▶ PROBLEM REQUIREMENTS
So that the copy stays text only, transcribe the data below exactly and exclude the images.

EXERCISE DATA: Begin

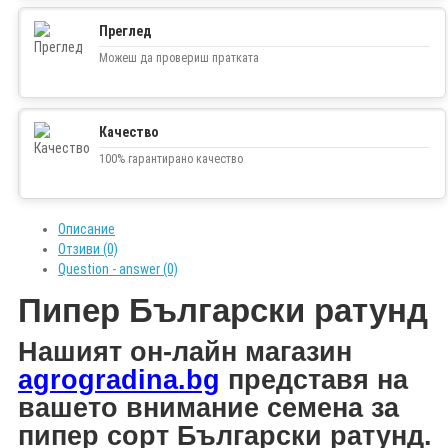
Преглед
Можеш да провериш пратката
Качество
100% гарантирано качество
Описание
Отзиви (0)
Question - answer (0)
Пипер Български ратунд
Н
ашият он-лайн магазин
agrogradina.bg
представя на
вашето внимание
семена за
пипер сорт Български ратунд.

EXERCISE DATA: End

▶ ANSWER TO THE EXERCISE
Преглед
Можеш да провериш пратката
Качество
100% гарантирано качество
Описание
Отзиви (0)
Question - answer (0)
Пипер Български ратунд
Н
ашият он-лайн магазин
agrogradina.bg
представя на
вашето внимание
семена за
пипер сорт Български ратунд.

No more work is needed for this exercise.